»»
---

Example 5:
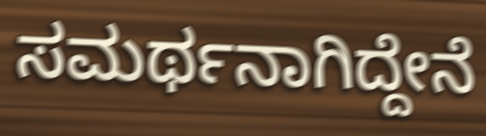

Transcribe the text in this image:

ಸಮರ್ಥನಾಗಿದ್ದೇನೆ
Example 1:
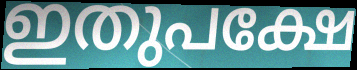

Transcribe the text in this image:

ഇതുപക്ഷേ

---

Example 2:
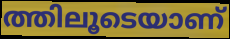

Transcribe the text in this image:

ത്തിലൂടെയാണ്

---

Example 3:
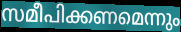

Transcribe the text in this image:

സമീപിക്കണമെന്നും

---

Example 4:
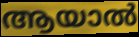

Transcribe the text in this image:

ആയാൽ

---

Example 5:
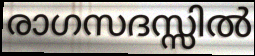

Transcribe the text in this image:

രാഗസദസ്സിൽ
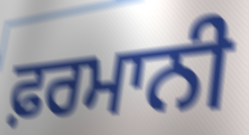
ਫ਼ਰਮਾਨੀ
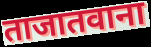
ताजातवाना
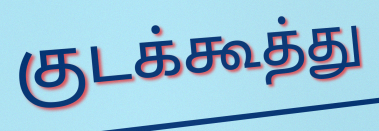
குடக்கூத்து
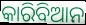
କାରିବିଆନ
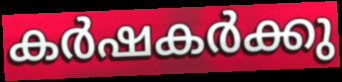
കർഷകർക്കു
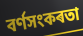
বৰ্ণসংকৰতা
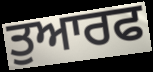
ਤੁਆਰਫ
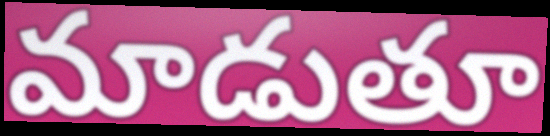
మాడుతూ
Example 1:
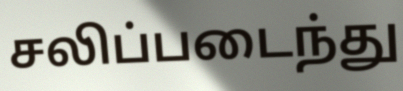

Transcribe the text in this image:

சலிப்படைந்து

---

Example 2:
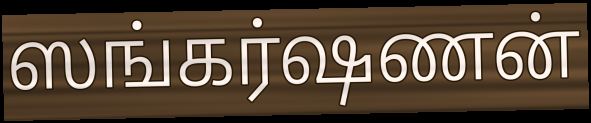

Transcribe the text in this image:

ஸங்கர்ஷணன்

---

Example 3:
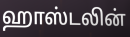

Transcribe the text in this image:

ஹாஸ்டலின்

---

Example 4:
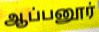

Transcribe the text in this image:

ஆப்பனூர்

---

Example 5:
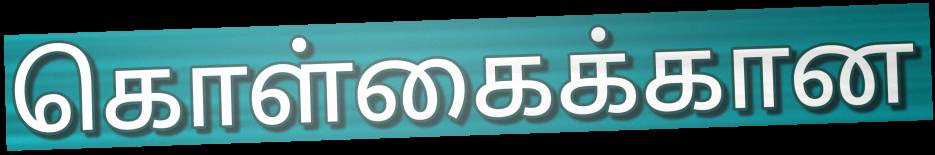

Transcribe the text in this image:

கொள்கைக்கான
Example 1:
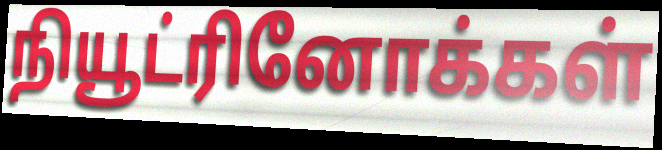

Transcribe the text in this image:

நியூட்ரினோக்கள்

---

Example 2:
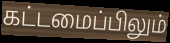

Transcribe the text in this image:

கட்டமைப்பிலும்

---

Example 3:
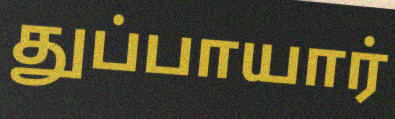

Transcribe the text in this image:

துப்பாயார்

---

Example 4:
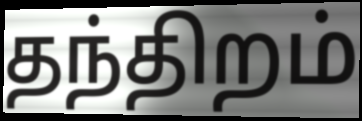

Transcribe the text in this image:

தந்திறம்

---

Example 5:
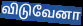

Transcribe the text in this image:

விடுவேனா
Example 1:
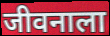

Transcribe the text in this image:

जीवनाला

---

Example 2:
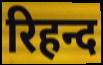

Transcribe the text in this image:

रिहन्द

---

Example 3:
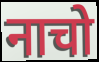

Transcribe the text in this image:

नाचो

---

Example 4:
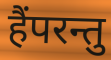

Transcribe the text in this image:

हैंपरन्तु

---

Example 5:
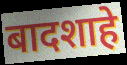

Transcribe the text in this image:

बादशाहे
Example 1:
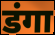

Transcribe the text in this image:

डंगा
««
WORK INSTRUCTIONS:
Rewrite the lines from the beginning through the one holding "கொள்கைக்கான", inclusive, swapping "Transcribe" for "Write out" and changing nothing else. Omit the pictures from your answer.

COMPLETED TASK:
---

Example 5:

Write out the text in this image:

ಸಮರ್ಥನಾಗಿದ್ದೇನೆ
Example 1:

Write out the text in this image:

ഇതുപക്ഷേ

---

Example 2:

Write out the text in this image:

ത്തിലൂടെയാണ്

---

Example 3:

Write out the text in this image:

സമീപിക്കണമെന്നും

---

Example 4:

Write out the text in this image:

ആയാൽ

---

Example 5:

Write out the text in this image:

രാഗസദസ്സിൽ
ਫ਼ਰਮਾਨੀ
ताजातवाना
குடக்கூத்து
କାରିବିଆନ
കർഷകർക്കു
বৰ্ণসংকৰতা
ਤੁਆਰਫ
మాడుతూ
Example 1:

Write out the text in this image:

சலிப்படைந்து

---

Example 2:

Write out the text in this image:

ஸங்கர்ஷணன்

---

Example 3:

Write out the text in this image:

ஹாஸ்டலின்

---

Example 4:

Write out the text in this image:

ஆப்பனூர்

---

Example 5:

Write out the text in this image:

கொள்கைக்கான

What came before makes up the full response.